To the 2 to 4 year goat-ranching-veterans who are feeling a bit discouraged:
Maybe your first year didn't go like you planned - but you shrugged it off because you just "needed to get the hang of things." Then you were waylaid by another discouraging season (of course, due to the poor conditions, none of your neighbors did very well either). But last year's lack-luster performance really doused your spirits and you're sick and tired of losing goats for no apparent reason. Well take heart! Maybe it's time to look at your operation through the eyes of someone with a little more experience.
Greg Christiansen, bachelor in Animal Science, has raised goats for over 12 years and he's picked up plenty of experience-based advice along the way. I just finished reading his book, Raising Meat Goats in a Commercial Operation, and, let me tell you, this book would have made life a lot easier if I'd read it a year after we started raising goats on our ranch! So if you're in the same boat I was, maybe some hands-on advice is just what you need to really turn your operation around.
In his book, Greg covers essential 'trouble shooting' tips for struggling ranchers and gives positive solutions to address the underlying causes. To hit the highlights, Raising Meat Goats in a Commercial Operation explains parasite management, kidding, mothering, fencing, predator control, cross-species grazing, nutritional requirements, and marketing. The book is an easy read and covers everything from the perspective of someone who's put in the time to learn what actually works (and doesn't). As you read the book, you realize that Mr. Christiansen makes his management decisions based on economics and logic - not what some one told him was the way he should do it.
From the onset, Greg Christiansen makes his ranching objectives clear: the animals "should be able to take care of themselves for the most part. [...] As long as they have feed and water they should be mostly trouble free." So, with that goal in mind, he explains how to effectively manage a goatherd that is too large (600 head) to babysit.
At the same time, Christiansen, as a full-time rancher, also knows the importance of helping struggling animals regain their health (if only long enough to take them to the sale). According to Mr. Christiansen, you should be active when identifying unhealthy livestock; "[y]ou must be able to spot a sick goat before he spots you." Otherwise the animal's defensive instincts for avoiding predators will spur them to feign good health - only to be dead 5 minutes later.

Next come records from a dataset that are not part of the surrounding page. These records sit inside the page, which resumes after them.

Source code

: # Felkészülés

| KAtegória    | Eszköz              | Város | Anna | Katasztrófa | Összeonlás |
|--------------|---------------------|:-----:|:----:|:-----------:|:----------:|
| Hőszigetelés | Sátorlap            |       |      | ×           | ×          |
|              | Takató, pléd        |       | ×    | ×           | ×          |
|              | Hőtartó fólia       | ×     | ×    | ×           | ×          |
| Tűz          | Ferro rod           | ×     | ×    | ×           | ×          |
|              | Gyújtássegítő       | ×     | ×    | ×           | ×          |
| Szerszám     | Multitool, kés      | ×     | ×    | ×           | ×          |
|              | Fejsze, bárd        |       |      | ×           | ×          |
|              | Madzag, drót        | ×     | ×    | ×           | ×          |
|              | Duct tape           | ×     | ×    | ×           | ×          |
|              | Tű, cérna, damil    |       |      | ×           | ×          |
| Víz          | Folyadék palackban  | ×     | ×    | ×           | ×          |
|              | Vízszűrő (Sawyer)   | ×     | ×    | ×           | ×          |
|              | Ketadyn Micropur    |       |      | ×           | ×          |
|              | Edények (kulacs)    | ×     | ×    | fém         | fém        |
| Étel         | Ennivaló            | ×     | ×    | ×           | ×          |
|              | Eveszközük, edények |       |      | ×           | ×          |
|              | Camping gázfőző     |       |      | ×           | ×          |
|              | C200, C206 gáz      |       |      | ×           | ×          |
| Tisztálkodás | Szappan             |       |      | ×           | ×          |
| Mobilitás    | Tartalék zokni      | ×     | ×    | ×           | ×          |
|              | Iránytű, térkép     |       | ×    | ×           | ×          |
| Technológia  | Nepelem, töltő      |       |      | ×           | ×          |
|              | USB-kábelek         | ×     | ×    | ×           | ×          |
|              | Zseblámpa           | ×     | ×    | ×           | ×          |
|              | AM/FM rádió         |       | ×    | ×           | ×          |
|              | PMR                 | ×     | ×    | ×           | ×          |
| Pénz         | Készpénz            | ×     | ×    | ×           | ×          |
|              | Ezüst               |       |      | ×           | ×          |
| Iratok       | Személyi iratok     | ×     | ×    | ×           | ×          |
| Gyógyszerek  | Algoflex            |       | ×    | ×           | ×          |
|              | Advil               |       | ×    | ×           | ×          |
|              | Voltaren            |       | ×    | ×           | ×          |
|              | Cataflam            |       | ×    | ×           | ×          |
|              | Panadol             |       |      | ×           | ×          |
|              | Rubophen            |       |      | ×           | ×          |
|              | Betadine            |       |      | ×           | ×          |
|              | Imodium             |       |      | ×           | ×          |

Despite all the information Raising Meat Goats in a Commercial Operation packs into less than 100 pages, I think my favorite most relatable section was Chapter 7's "Other ways to kill goats." In this section, Christiansen lists some of the ways he has lost or almost lost goats over the years. If you've been in the goat business very long, you know how creative goats can be at getting into trouble. Reading a section like this will allow you to think one step ahead of the goats as you, for instance, build a fence with holes that are big enough for a goat to get their head stuck.
Greg Christiansen's book is chock-full of useful information that would be a lot of help to someone whose operation is struggling. As I'm sure Mr. Christiansen would agree, none of the information in the book is designed to be highly technical or scientific - but you will save a lot of time and money if you listen to his advice.